According to the World Health Organization, in 2010 an estimated 48.5 million couples were unable to conceive after trying for 5 years. Wow!! I am apart of that 48.5 million. My husband and I tried for 8 long years, and have since then given up. Does that mean my empty womb syndrome is healed? Or that we still don't desire to have children of our own? No, not at all. It just means that we are ok either way. For my sanity, I had to give up the constant "trying" to conceive. The 24-hour thoughts, every minute of every day. The tracking of symptoms, tracking of cm, the tracking of temperature. It consumed me, and I think on some level, took some of the intimacy out of our marriage. Which, we are working on improving.

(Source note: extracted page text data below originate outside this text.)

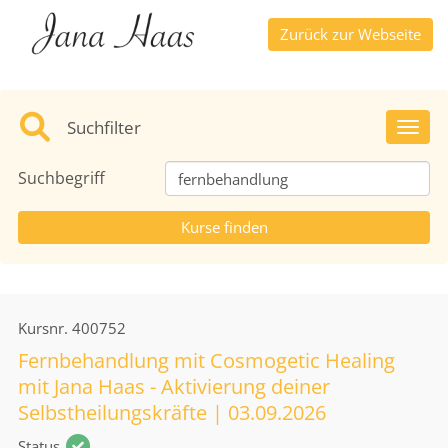
Zurück zur Webseite
Suchfilter
Toggl
Suchbegriff
Kursnr.
400752
Fernbehandlung mit Cosmogetic Healing
mit Jana Haas - Aktivierung deiner
Selbstheilungskräfte | 03.09.2026
Status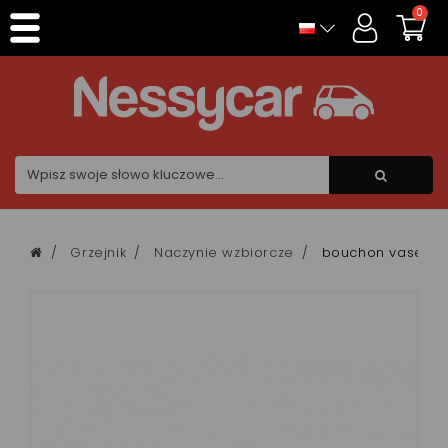
Panel zarządzania plikami cookies
0
Grzejnik
Naczynie wzbiorcze
bouchon vase d'ex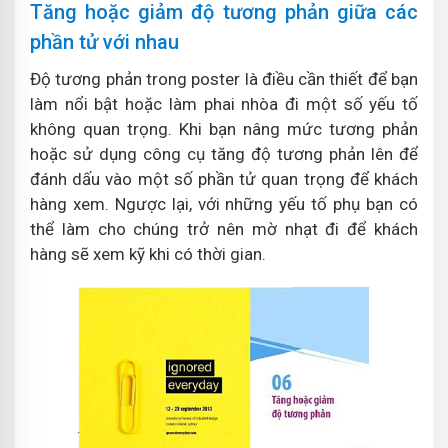
Tăng hoặc giảm độ tương phản giữa các
phần tử với nhau
Độ tương phản trong poster là điều cần thiết để bạn
làm nổi bật hoặc làm phai nhòa đi một số yếu tố
không quan trọng. Khi bạn nâng mức tương phản
hoặc sử dụng công cụ tăng độ tương phản lên để
đánh dấu vào một số phần tử quan trọng để khách
hàng xem. Ngược lại, với những yếu tố phụ bạn có
thể làm cho chúng trở nên mờ nhạt đi để khách
hàng sẽ xem kỹ khi có thời gian.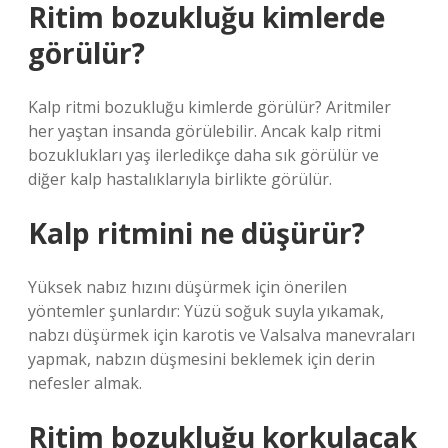
Ritim bozukluğu kimlerde
görülür?
Kalp ritmi bozukluğu kimlerde görülür? Aritmiler
her yaştan insanda görülebilir. Ancak kalp ritmi
bozuklukları yaş ilerledikçe daha sık görülür ve
diğer kalp hastalıklarıyla birlikte görülür.
Kalp ritmini ne düşürür?
Yüksek nabız hızını düşürmek için önerilen
yöntemler şunlardır: Yüzü soğuk suyla yıkamak,
nabzı düşürmek için karotis ve Valsalva manevraları
yapmak, nabzın düşmesini beklemek için derin
nefesler almak.
Ritim bozukluğu korkulacak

I would also like to add, that just because I stopped "trying" does not mean that I will get pregnant. That is one of the phrases I hate the most! So, FYI, don't tell women trying to get pregnant that they may get pregnant when they stop trying!!! Yes, we know your cousin's fiance, or brother's friend, or pastor's wife miraculously got pregnant when she stopped trying. That is called a coincidence, which happens all the time, all around us. If a woman stops trying, she has no chance of getting pregnant. The only way women can truly stop trying is if she is abstinent, goes on birth control, or gets a hysterectomy. Otherwise, the opportunity will always be there.


As always in life, think before you speak. Be kind and considerate toward the woman that you know are suffering from infertility. No amount of advice from a person that has not suffered from infertility is going to help heal her empty womb, aside from a fertility specialist, or mental health provider. Infertility is a silent horror. It is something that has changed my life forever, and my marriage. I know I have much more life to live, and though my empty womb may never be healed, I have the time to try and heal my heart and mind to some degree.